Based on my experience, I can share the following eight tips:

  1. Rely on System Verifications: Design your SOP to double-verify almost every step in the picking process, and you can loosen this later as needed. For example, utilize area pick verification flags to have users scan and verify LPN, quantity, item, etc. Count Back or Count Near Zero can also be used to count remaining inventory in a location in-line with picking.
  2. Touch Items Once: Focus on preventing errors during picking, and you won’t need further repacking, or shipping checking. Picked inventory should go on trucks touched only by pickers. Also, pick into shipping cartons instead of totes.
  3. Use Pre-Labeled Cartons: With modifications, you can enable relabeling system-generated carton numbers during cluster picking.
  4. Look for Family Groups: If you would like to make completing multi-line order picking via a short picking path, the norm and not the exception, then analyze how customers place orders to slot your pick faces and group your items. This can take time to complete but can be very rewarding, as it ultimately reduces travel distance, your picking enemy #1.
  5. Pick your Smallest Unit of Measure (UOM) First: You don’t want your easily picked full cases waiting for your time-consuming picks. Let the smaller picks lead the bigger picks.
  6. Consider Using Bulk Cluster Picking Instead of Cluster Picking: Bulk Cluster Picking provides the ability to scan a bath of carton (like cluster picking) but walk to every distinct location in the batch precisely one time. When you pick out of an area, you will scan the entire quantity needed for all of the cartons at one time instead of having to scan each pick individually.

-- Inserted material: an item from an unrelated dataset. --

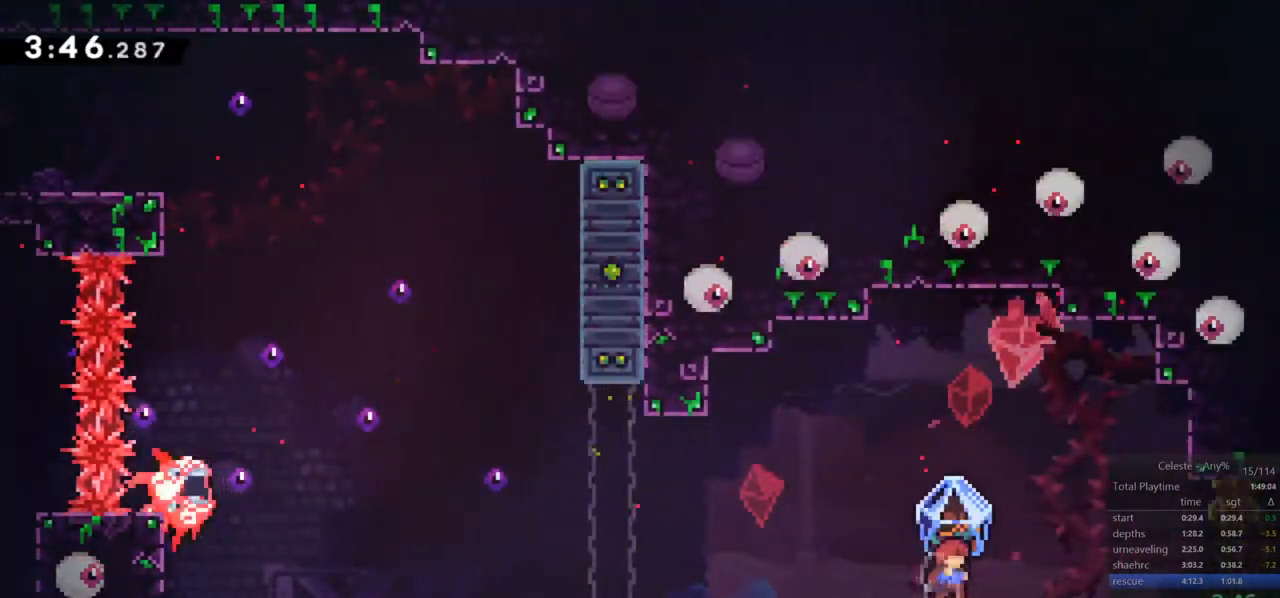
{"keys": ["grab", "right"], "events": []}
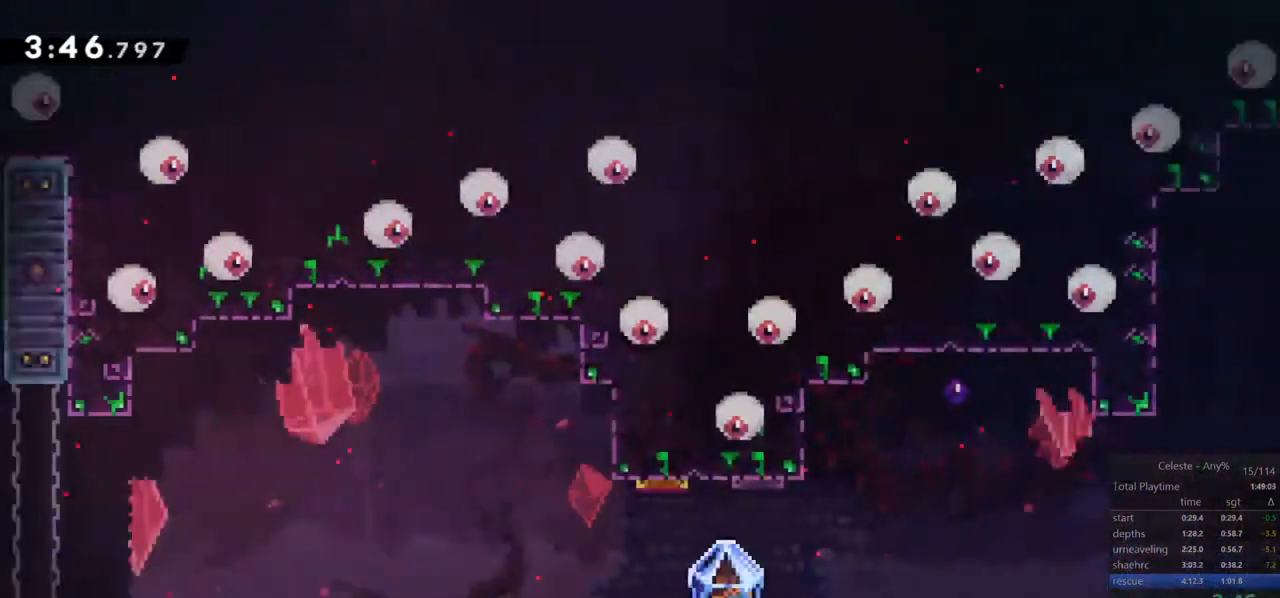
{"keys": ["grab", "right"], "events": []}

This is available in BlueYonder’s WMS (JDA) 2004.2 and up.
  7. Consider using Bulk Picking (new in 2012.1): This enables picking higher UOM, which fulfills multiple orders with a single pick. This not only frees up labor by combining the demand of multiple shipments into a single pick and reduces travel distance, but it can also reduce the number of replenishments to the pick face.
  8. Consider using Pick Stealing (introduced in 2008.1): Newly received inventory may sometimes represent an alternate source for picks that have yet to begin. Picks sourcing from interior storage could then be redirected to source from the receiving area instead. If the receiving area is adjacent to the picks’ destination, this redirection will reduce product movement and therefore improve operational efficiency. Keep in mind that cross-docking takes precedence over pick stealing, given that the former is pre-planned, and the latter is an ad-hoc process.